(Exercise data)
+ + + + + + +

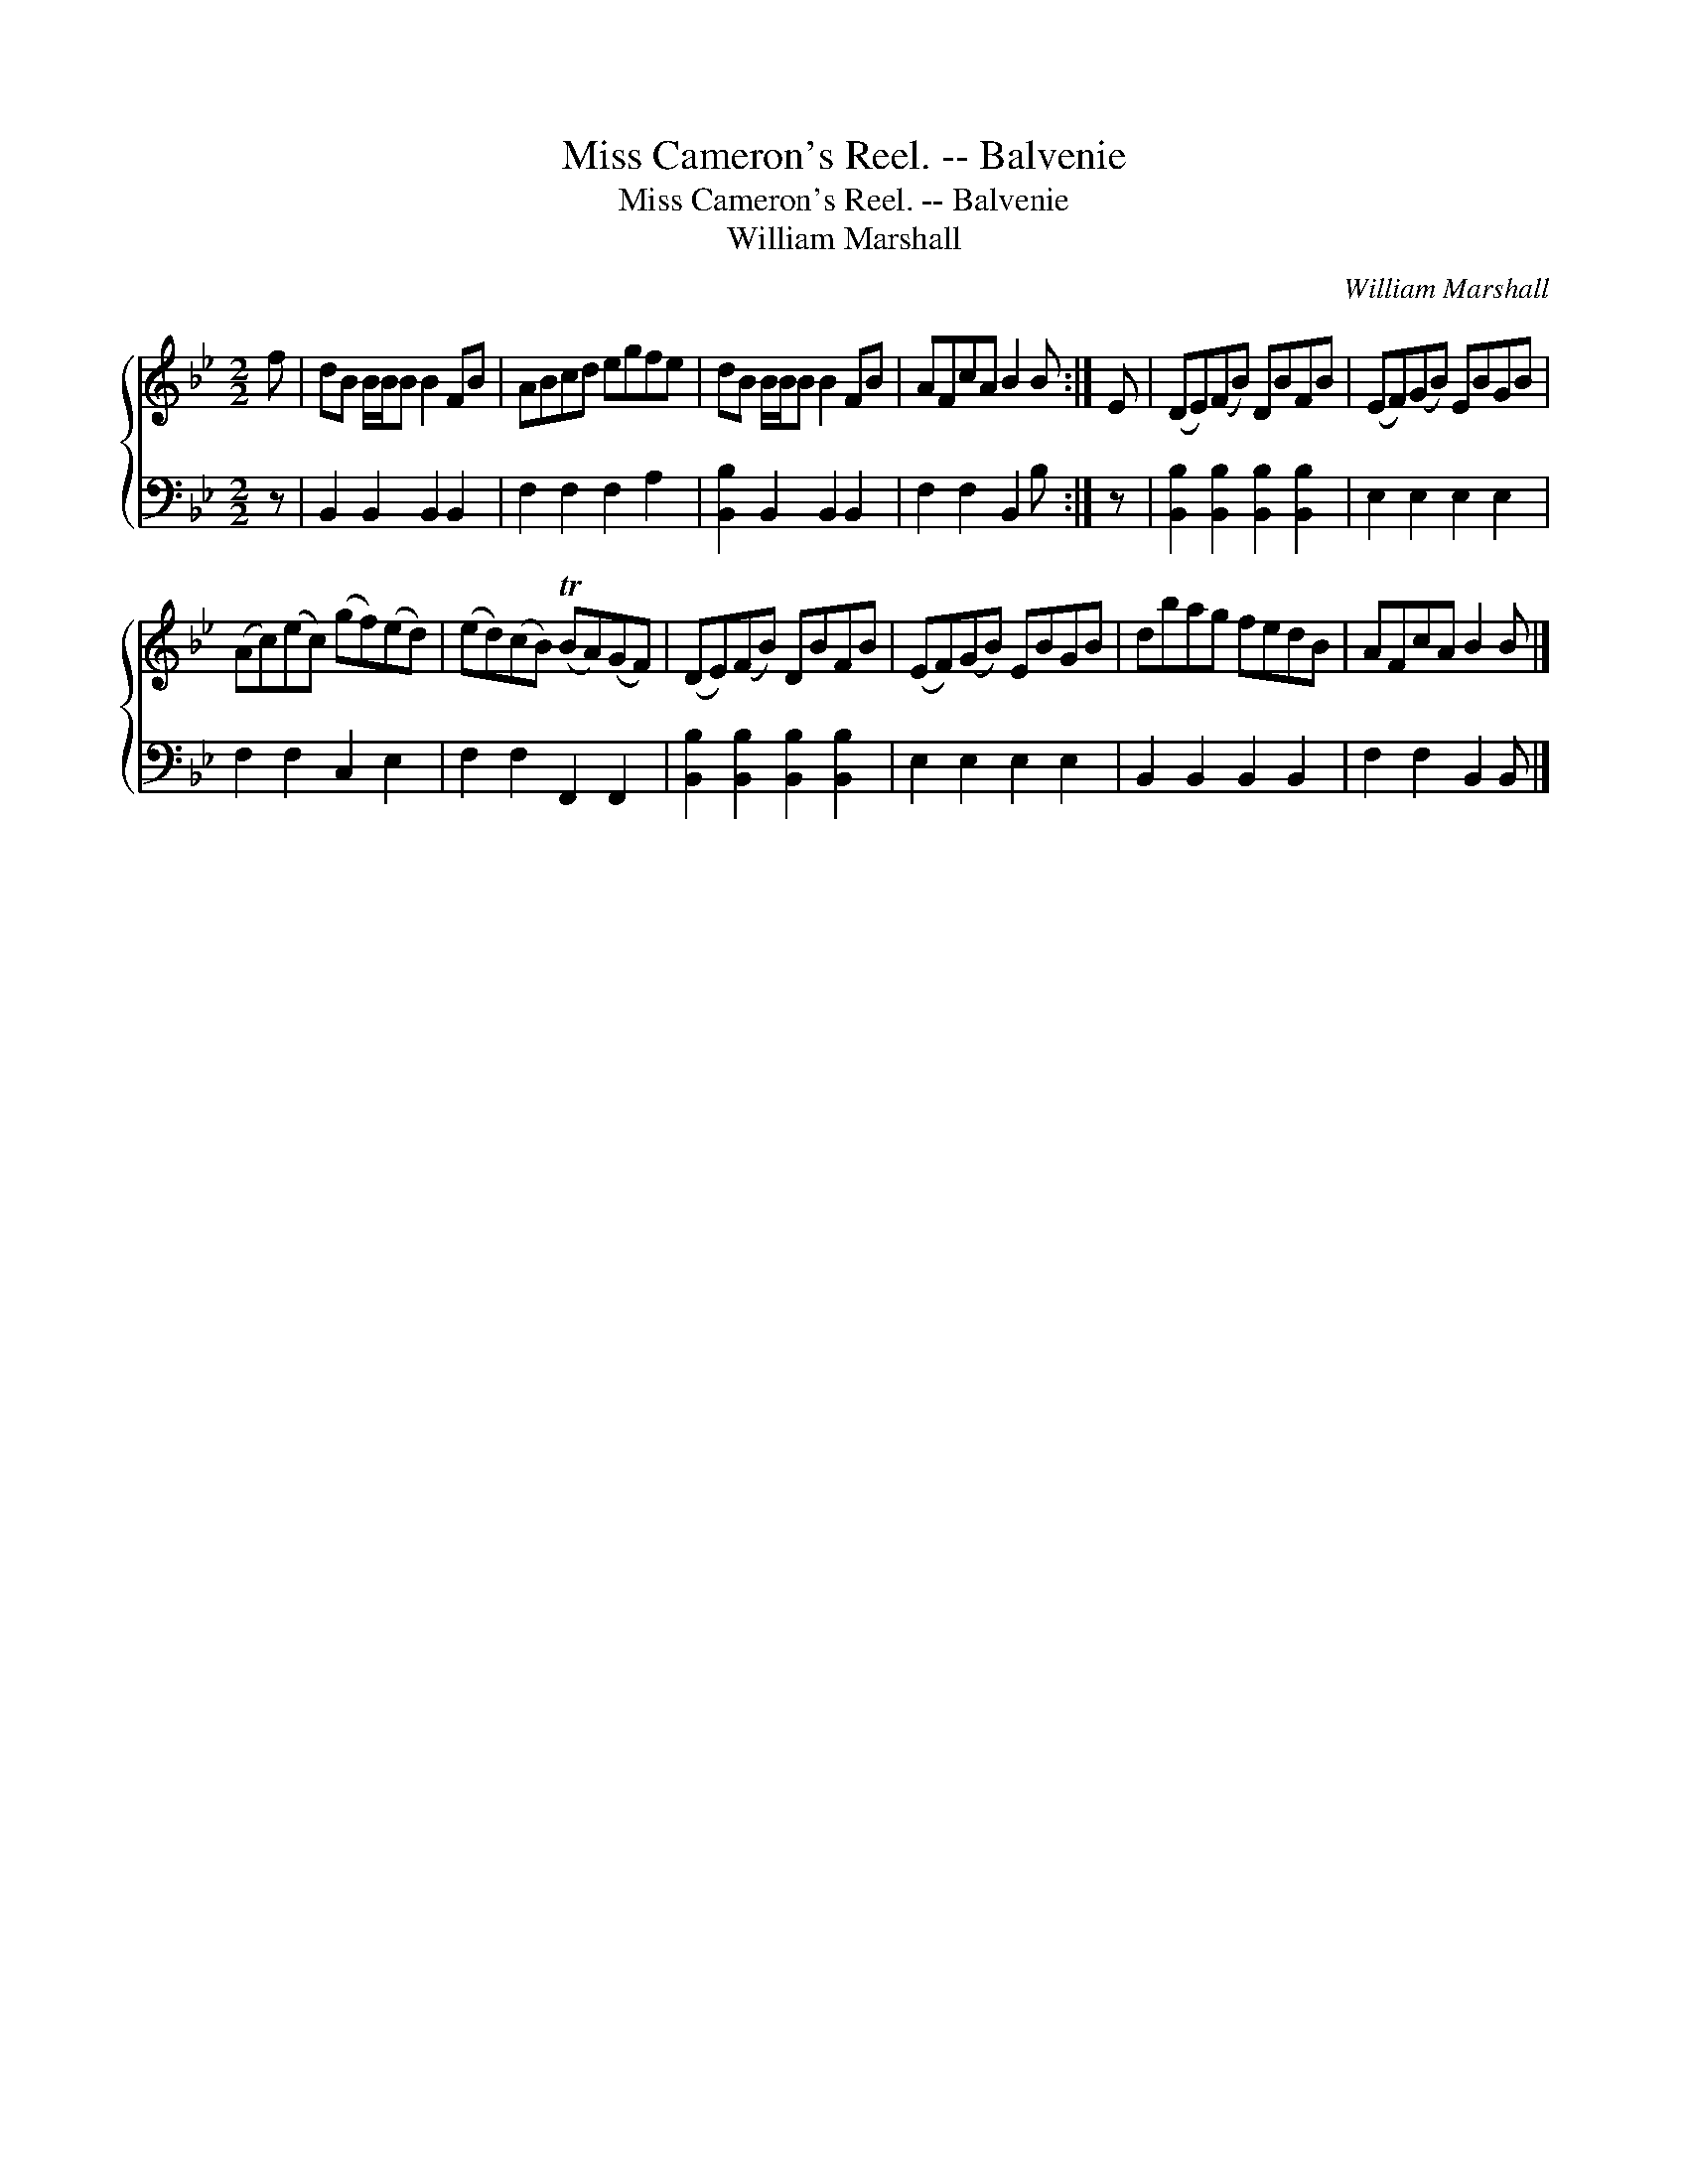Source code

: X:1
T:Miss Cameron's Reel. -- Balvenie
T:Miss Cameron's Reel. -- Balvenie
T:William Marshall
C:William Marshall
%%score { 1 2 }
L:1/8
M:2/2
K:Bb
V:1 treble 
V:2 bass 
V:1
 f | dB B/B/B B2 FB | ABcd egfe | dB B/B/B B2 FB | AFcA B2 B :| E | (DE)(FB) DBFB | (EF)(GB) EBGB | %8
 (Ac)(ec) (gf)(ed) | (ed)(cB) (TBA)(GF) | (DE)(FB) DBFB | (EF)(GB) EBGB | dbag fedB | AFcA B2 B |] %14
V:2
 z | B,,2 B,,2 B,,2 B,,2 | F,2 F,2 F,2 A,2 | [B,,B,]2 B,,2 B,,2 B,,2 | F,2 F,2 B,,2 B, :| z | %6
 [B,,B,]2 [B,,B,]2 [B,,B,]2 [B,,B,]2 | E,2 E,2 E,2 E,2 | F,2 F,2 C,2 E,2 | F,2 F,2 F,,2 F,,2 | %10
 [B,,B,]2 [B,,B,]2 [B,,B,]2 [B,,B,]2 | E,2 E,2 E,2 E,2 | B,,2 B,,2 B,,2 B,,2 | F,2 F,2 B,,2 B,, |] %14

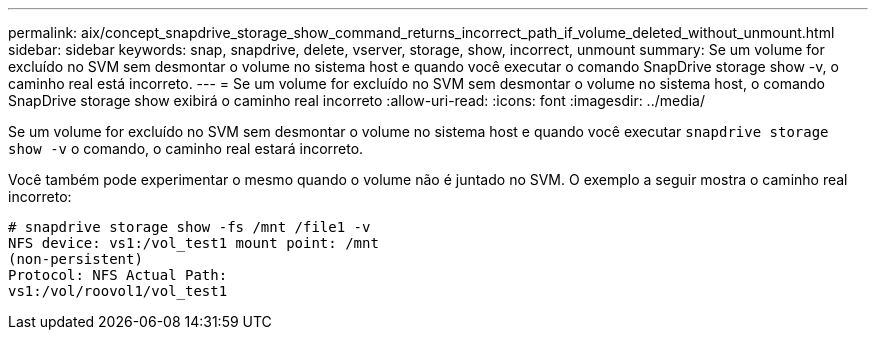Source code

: ---
permalink: aix/concept_snapdrive_storage_show_command_returns_incorrect_path_if_volume_deleted_without_unmount.html 
sidebar: sidebar 
keywords: snap, snapdrive, delete, vserver, storage, show, incorrect, unmount 
summary: Se um volume for excluído no SVM sem desmontar o volume no sistema host e quando você executar o comando SnapDrive storage show -v, o caminho real está incorreto. 
---
= Se um volume for excluído no SVM sem desmontar o volume no sistema host, o comando SnapDrive storage show exibirá o caminho real incorreto
:allow-uri-read: 
:icons: font
:imagesdir: ../media/


[role="lead"]
Se um volume for excluído no SVM sem desmontar o volume no sistema host e quando você executar `snapdrive storage show -v` o comando, o caminho real estará incorreto.

Você também pode experimentar o mesmo quando o volume não é juntado no SVM. O exemplo a seguir mostra o caminho real incorreto:

[listing]
----
# snapdrive storage show -fs /mnt /file1 -v
NFS device: vs1:/vol_test1 mount point: /mnt
(non-persistent)
Protocol: NFS Actual Path:
vs1:/vol/roovol1/vol_test1
----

+ + + + + + +

(Work instructions)
Using only the entries above, output the line with "summary: Se um", the line with "NFS device: vs1:/vol_test1 mount point: /mnt", and all lines between them, exactly as they stand.

(Exercise response)
summary: Se um volume for excluído no SVM sem desmontar o volume no sistema host e quando você executar o comando SnapDrive storage show -v, o caminho real está incorreto. 
---
= Se um volume for excluído no SVM sem desmontar o volume no sistema host, o comando SnapDrive storage show exibirá o caminho real incorreto
:allow-uri-read: 
:icons: font
:imagesdir: ../media/


[role="lead"]
Se um volume for excluído no SVM sem desmontar o volume no sistema host e quando você executar `snapdrive storage show -v` o comando, o caminho real estará incorreto.

Você também pode experimentar o mesmo quando o volume não é juntado no SVM. O exemplo a seguir mostra o caminho real incorreto:

[listing]
----
# snapdrive storage show -fs /mnt /file1 -v
NFS device: vs1:/vol_test1 mount point: /mnt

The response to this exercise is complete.